I don’t think I weight the impact of policy and just culture in determining peoples choices. For instance, in eating meat. The planet is a massive farm. And there is reason for this of course but there’s no inherint reason we can’t change now.

Reading: https://ourworldindata.org/land-use-diets

Wabi Sabi.

Accepting the flaws, rawness and natural beauty. The imperfections of substance and sound in their most natural raw form.

24/10

I listened to The Proof podcast w/ Hannah Ritchie this morning. She says the environmental goal of our food choices is to reduce land use for agriculture.

beef has an energy efficiency of about 2%. This means that for every 100 kilocalories you feed a cow, you only get 2 kilocalories of beef back.

Smaller animals are generally more efficient. It takes less energy to keep them alive.

Simon Hill also makes a good point. To establish the principles of the diet you’re eating first. To slowly move into it step by step, knowing the why each time.

Listened to Lyn Alden on money as well. She makes this distinction between the ledger and the unit of account of that ledger. The ledger relies on the kind of polictical dimension, social acceptance and that. The unit of account is a seperate dimension and having gold as it reduces the risk of the ‘ledger controllers’ debasing the value of that particular dimension.

If the world adopted a plant-based diet we would reduce global agricultural land use from 4 to 1 billion hectares

There’s some good fundamental numbers and graphs in here to add to Anki.

In the hypothetical scenario in which the entire world adopted a vegan diet the researchers estimate that our total agricultural land use would shrink from 4.1 billion hectares to 1 billion hectares. A reduction of 75%. That’s equal to an area the size of North America and Brazil combined.

Fundamentally, animals are really good at converting energy dense but low protein quality cereals into high-quality protein.

If the use of cereals across the world is broken down into three categories animal feed, human consumption and industrial use. The human consumption component is less that 50% (48%) worldwide and close to 17% in Ireland.

Brad Bird

When he was young, he was struck by watching a panther move in a cartoon. That this drawing was a cat moving, but not just any panther, a ‘stuffy, cranky’ panther. That all these attributes were conveyed in the animation. It’s fascinating to think that you could have such a deep insight at such a young age.

Spent a lot of time consuming. What he liked, particularly why he liked it or why he didn’t. Try and figure out what you would do to fix it once you’ve discovered the why.

Engagement sometimes is difficult. I’ve been looking into AWS networking today but I’m not engaging with the problem that it is trying to solve.

Environmental Impacts of Food

Agriculture has impact in 3 ways:

  • Large fresh water use.
  • Large amount of land use.
  • Responsible for around 25% of global GHG emissions.

Need to understand the Energy Problem.

Build hardware, building a computer for your problem.

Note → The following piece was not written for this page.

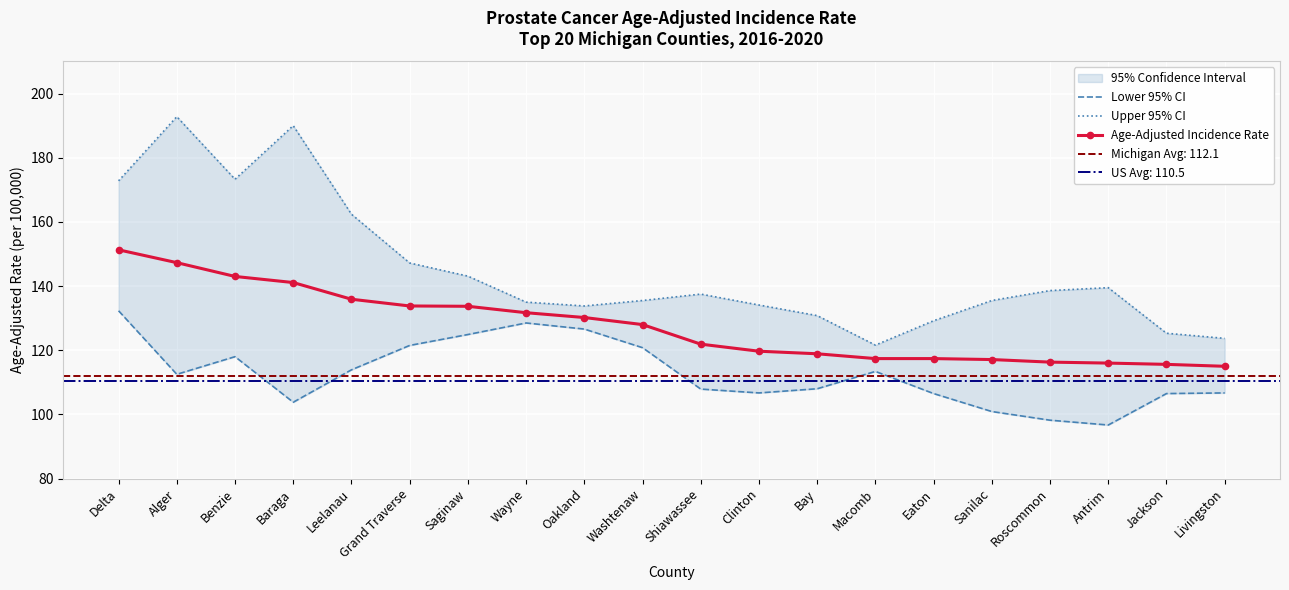

Read the Upper 95% CI value at Eaton.

129.2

Oppurtunity cost of land use. Without cattle, the carbon sequestration of the land alone is greater than having a livestock ecosytem. And the subtract the carbon cost of protein by alternative means.

30/10

I listened to Tim Spector on Rich Roll this morning. I got to say, I’m not entirely convinced about the reductionism of nutrition. This is largely because it stresses me out a bit so I’m not saying it too generally. But I just don’t know how much stock we should really place in anything but longer term nutrional advice.

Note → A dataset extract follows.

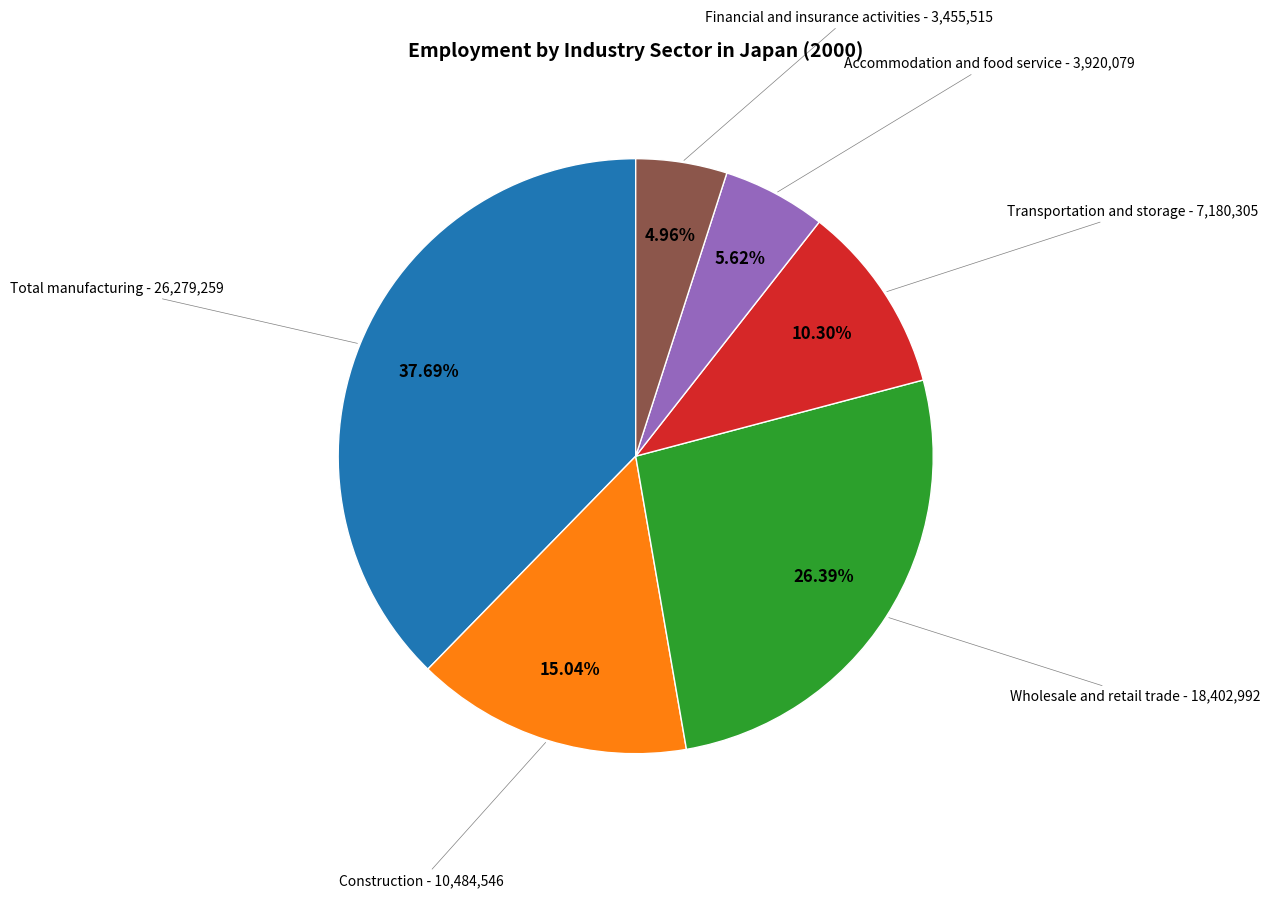

Is Wholesale and retail trade the majority of the pie?

No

Current way to establish understanding

  1. Look at PNAS consensus.
  2. Investigate major studies.

I also listened to George Manbiot over the weekend. I agree, superficially, with his notion that culturally we inherentely want to dominate the landscape. He makes a decent case that farming is considered inherentely good, having roots in religion.

I think reductionism plays a role, subtely, in a lot of areas I study. For instance, music. You’re looking for this lineage, dividing lines between genres and periods as opposed to starting with the holistic, what you like and investigating why you like it.

I think generally, I’ve not weighted highly enough how important just optimism and believing things can change and the future can be crafted.